I mean as long as you smiled alot we wouldn't talk bad aboutcha too much.


----------



## SpringmaidKeith (Jun 30, 2013)

SmoothLures said:


> $9 bucks to fish, 7 if you're a Horry county resident with an ID. It's about like any other pier. Lots of people jig when the Spanish and blues are biting good, not sure about now, but get there early if you want a good spot to jig. Shrimp, finger mullet fillets, and fresh cut bait (croaker, blues, ect) will be best for your bottom fishing. Keith can tell you about the parking situation, but the parking garage is across the street from the pier. I think he was saying you can park in the lot until the busy season for tourists.
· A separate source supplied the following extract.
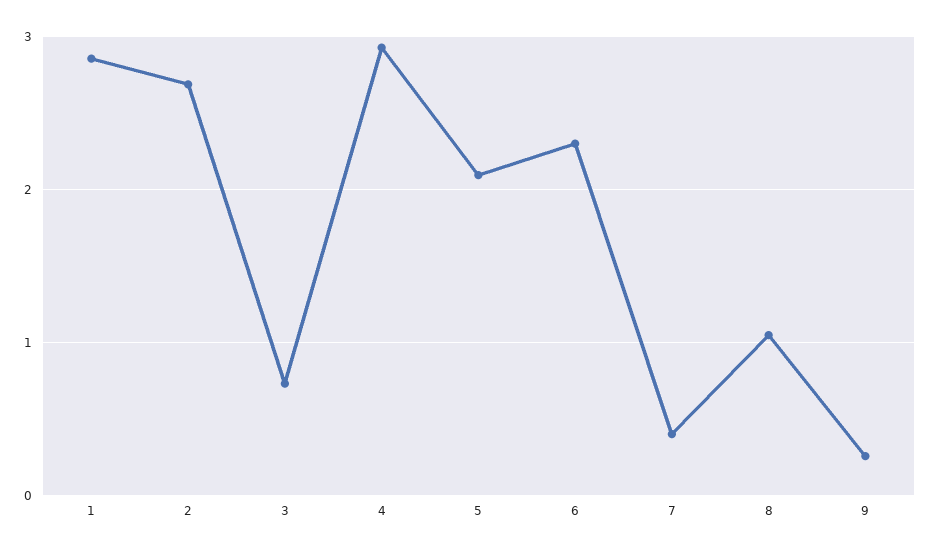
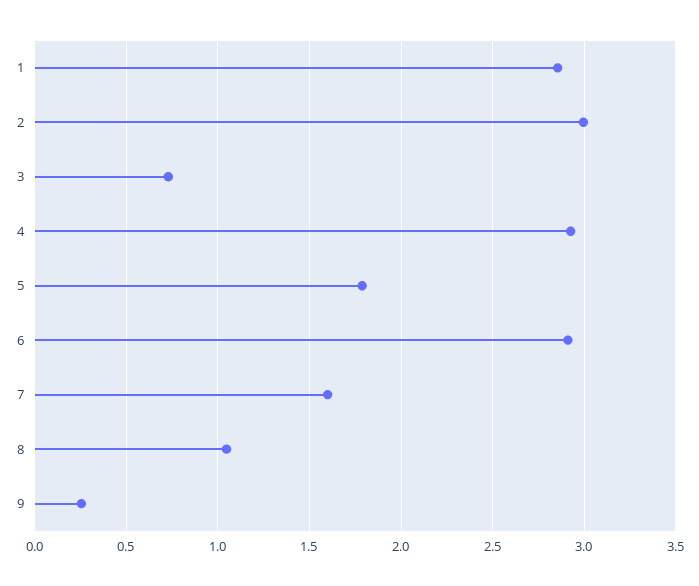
2: 2.7 -> 3
5: 2.1 -> 1.8
6: 2.3 -> 2.9
7: 0.4 -> 1.6

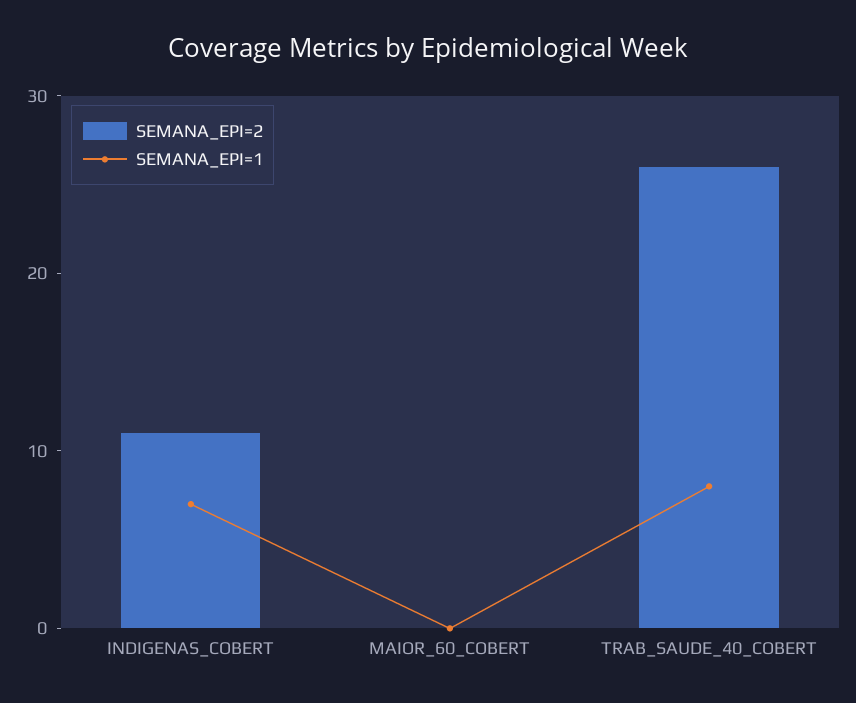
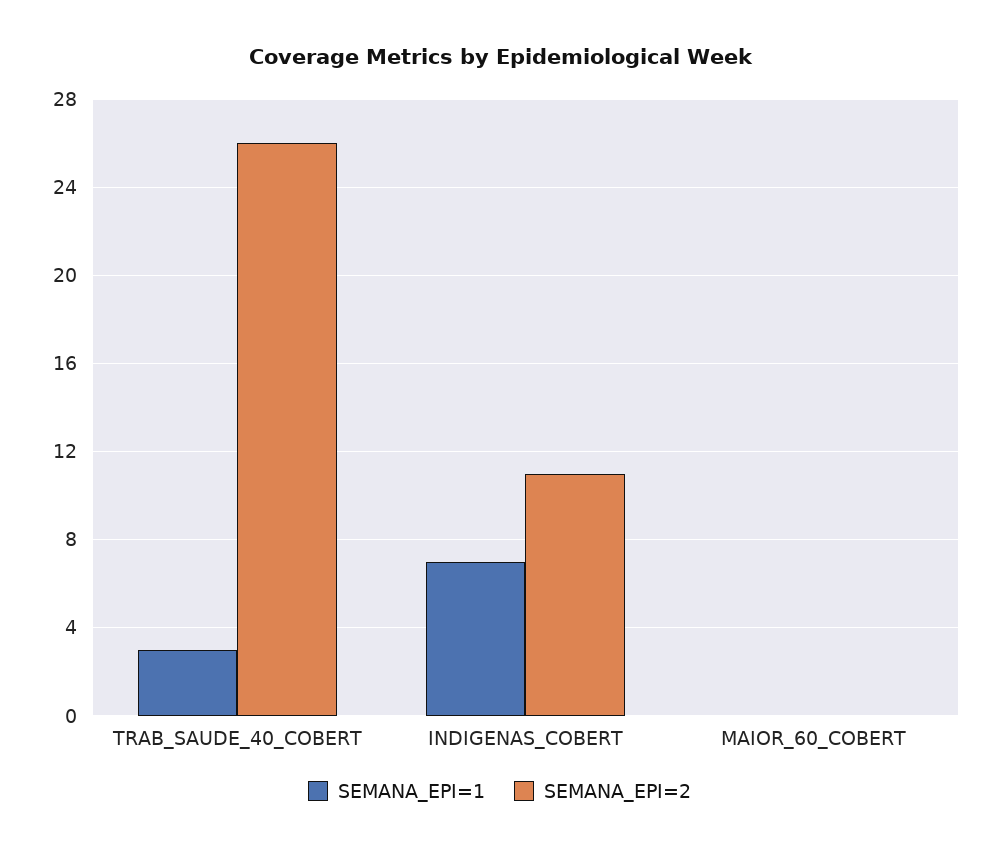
SEMANA_EPI=1, TRAB_SAUDE_40_COBERT: 8 -> 3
Bsm97, beadys got it right, If you have a cart or alot of tackle you can drop it off at the pier & park wherever you can find a spot (resort is full). First 2 spanish caught yesterday if you saw my post. lots of Blues hit today & whiting nice keeping size. Come on down & intro yourself to me, Ive met alot of people that have followed this forum, beady being the last one. Hope to see you, ask anyone "where's Keith?" theyll point me out. Right now stuck in the tackle shop


----------



## bsm97 (Nov 17, 2013)

If I make it down I will definetly find you. I have a really crap cart rigged up right now so I may or may not bring it I usually fish pretty light. My ride is most likely not staying when I come tho, so parking is no issue at all


----------



## jameswebstersc (Sep 20, 2012)

RJ,
Are you going to the pier this evening? If so, what time? I may go around 7 tonight.


----------



## RjTheMetalhead (Dec 3, 2011)

jameswebstersc said:


> RJ,
> Are you going to the pier this evening? If so, what time? I may go around 7 tonight.


I'm going tomorrow evening


----------



## jameswebstersc (Sep 20, 2012)

RjTheMetalhead said:


> I'm going tomorrow evening


hope to see you tomorrow if it does not rain.


----------



## RjTheMetalhead (Dec 3, 2011)

jameswebstersc said:


> hope to see you tomorrow if it does not rain.


****. I need to watch the weather better.
Tonight it is!


----------



## SmoothLures (Feb 13, 2008)

RjTheMetalhead said:


> ****. I need to watch the weather better.
> Tonight it is!


Cold out there and the surf is picking up. Let me know how you do. Think I'll get out there at 6 AM.


----------